Former Philippine president and four-star general Fidel Ramos knows a thing or two about regime change. He was the military architect of the peaceful people-power revolution in the Philippines that toppled dictator Ferdinand Marcos in a bloodless coup in 1986.
For his moral courage, President Corazon Aquino rewarded Ramos with the job of chief of staff of the armed forces and defense secretary. In these positions, he worked with the golf-crazy top brass of the Association of Southeast Nations or ASEAN. After leaving office in 1998, Ramos regularly teed-off with Myanmar’s strongman Senior General Than Shwe.
When in Washington, DC recently, Ramos was asked about the seeming illogicality of Than Shwe’s maneuver to crush the recent revolt by Myanmar’s monks. Ramos, a West Point graduate, explained that the crisis should be understood in the context of territorial integrity. The military in Myanmar, he noted, is fearful that the unitary state could break up into 17 different parts, each led by a predominant tribe. Indeed, the Myanmar military’s counter-insurgency operations have lasted for 60 years.
Yet, the military’s “balkanization” theory could prove a myth. Indonesia, the largest country in Southeast Asia, is just as ethnically diverse as Myanmar. But it did not splinter after general Suharto’s 32-year grip on power loosened. East Timor’s separation from Indonesia was largely a political aberration, and the Indonesian military, in fact, learned the hard way to make peace with the rebels in Aceh.
Ramos also predicts that Myanmar’s intelligence czar, Khin Nyunt, is “the probable successor to Than Shwe.” Myanmar’s democracy icon and leader-in-waiting, Aung San Suu Kyi, he said, is “worthy of respect,” but Ramos’s prognosis is drawn from his own experience. To be number two in a political hierarchy, he observed, is to be “powerless or powerful at the same time.” Ramos defeated seven coup attempts during the Aquino administration, two of them serious, and that helped him succeed President Aquino in the 1992 elections.
Lieutenant-general Khin Nyunt, Myanmar’s ousted prime minister and chief of military intelligence, is currently under house arrest. As the ex-spymaster of the Orwellian state, he negotiated a series of ceasefires with Myanmar’s ethnic rebel leaders between 1989 and 1990 when the communist insurgency collapsed.

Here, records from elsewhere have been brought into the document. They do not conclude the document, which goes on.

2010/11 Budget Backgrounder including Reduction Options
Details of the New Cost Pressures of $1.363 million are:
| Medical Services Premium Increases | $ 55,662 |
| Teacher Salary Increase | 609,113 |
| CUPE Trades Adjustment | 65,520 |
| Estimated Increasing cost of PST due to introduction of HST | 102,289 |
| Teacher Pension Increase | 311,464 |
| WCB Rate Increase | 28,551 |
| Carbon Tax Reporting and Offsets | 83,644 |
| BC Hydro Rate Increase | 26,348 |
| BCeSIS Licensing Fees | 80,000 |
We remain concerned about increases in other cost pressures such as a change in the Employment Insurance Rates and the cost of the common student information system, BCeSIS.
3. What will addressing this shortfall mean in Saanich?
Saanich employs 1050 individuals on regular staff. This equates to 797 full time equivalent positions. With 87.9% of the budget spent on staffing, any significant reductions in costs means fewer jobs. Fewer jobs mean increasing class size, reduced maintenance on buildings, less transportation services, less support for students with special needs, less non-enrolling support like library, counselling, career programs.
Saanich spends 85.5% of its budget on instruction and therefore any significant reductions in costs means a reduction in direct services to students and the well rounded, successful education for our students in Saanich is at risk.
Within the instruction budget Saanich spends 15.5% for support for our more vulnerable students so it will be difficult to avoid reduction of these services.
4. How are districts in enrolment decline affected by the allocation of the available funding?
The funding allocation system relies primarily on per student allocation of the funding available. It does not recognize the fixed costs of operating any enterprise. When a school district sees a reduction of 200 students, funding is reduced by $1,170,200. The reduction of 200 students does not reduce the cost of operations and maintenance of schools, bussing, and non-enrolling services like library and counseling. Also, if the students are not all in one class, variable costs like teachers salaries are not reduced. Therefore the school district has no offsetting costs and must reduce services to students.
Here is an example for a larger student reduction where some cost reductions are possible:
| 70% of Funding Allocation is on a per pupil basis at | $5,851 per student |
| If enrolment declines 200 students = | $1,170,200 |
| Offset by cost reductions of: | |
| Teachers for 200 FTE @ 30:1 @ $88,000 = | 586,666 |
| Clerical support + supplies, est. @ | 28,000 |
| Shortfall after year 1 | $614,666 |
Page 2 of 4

What also makes him a “probable successor” is that he mediated between Aung San Suu Kyi and General Than Shwe when dialogue was still on the cards. The talks were always a non-starter, but Khin Nyunt at least reached out to Suu Kyi, establishing a possible future role for himself.
Khin Nyunt, 68, was on his way up when Than Shwe, 74, cut him down. In 2004, the government charged Khin Nyunt with insubordination and corruption and gave him a 44-year suspended sentence. His wife and son are also under house arrest. In a move that might come back to haunt them, the generals briefly allowed him out of detention last year to attend the Yangon funeral of a famous anti-junta abbot, Sumangala Lankara. Khin Nyunt’s close ties to the community of monks or sangha show him to be the dark horse, the general with the moral authority.
Than Shwe not only purged Khin Nyunt. To stave off possible coup, he saw to it that senior officials linked to Khin Nyunt – the brigadier-generals, the lieutenant-colonels, and the colonels – would all be purged. They are serving lengthy sentences in jail. Khin Nyunt’s intelligence network is eviscerated. Khin Nyunt’s number two in defense intelligence, major-general Kyaw Win, and another top-ranking subordinate, brigadier-general Kyaw Thein, are the only two Khin Nyunt acolytes not in jail. They apparently didn’t go along with Khin Nyunt’s plans to investigate government corruption and abuse of power, and therefore escaped Than Shwe’s wrath. They’re probably under surveillance.
Khin Nyunt is a force to be reckoned with but not under the current conditions of a lockdown and a news blackout. The junta appears to have won momentarily by closing ranks quickly and repeating the 1988 formula of using hard power. Three thousand people died in that failed 1988 revolt. This time though, the junta is making grave tactical errors, like killing the monks – a sacrilege – and raiding the monasteries. Sources say the junta miscalculated that the first wave of errant monks would lose steam. The army hesitated to decisively quash the nascent protests sooner, resulting in an all-out war with the young monks. The government has since blamed “political opportunists” and “neo-colonialists” for exploiting the situation.
What now for the generals? They are likely to prevaricate and stall for time. Regime change could come as a surprise. No one predicted that Indonesia’s Suharto or the Philippines’ Marcos would go the way they did. Generals like Fidel Ramos played a key role in the transition from authoritarian and civilianized military rule. Will Khin Nyunt be Myanmar’s Ramos?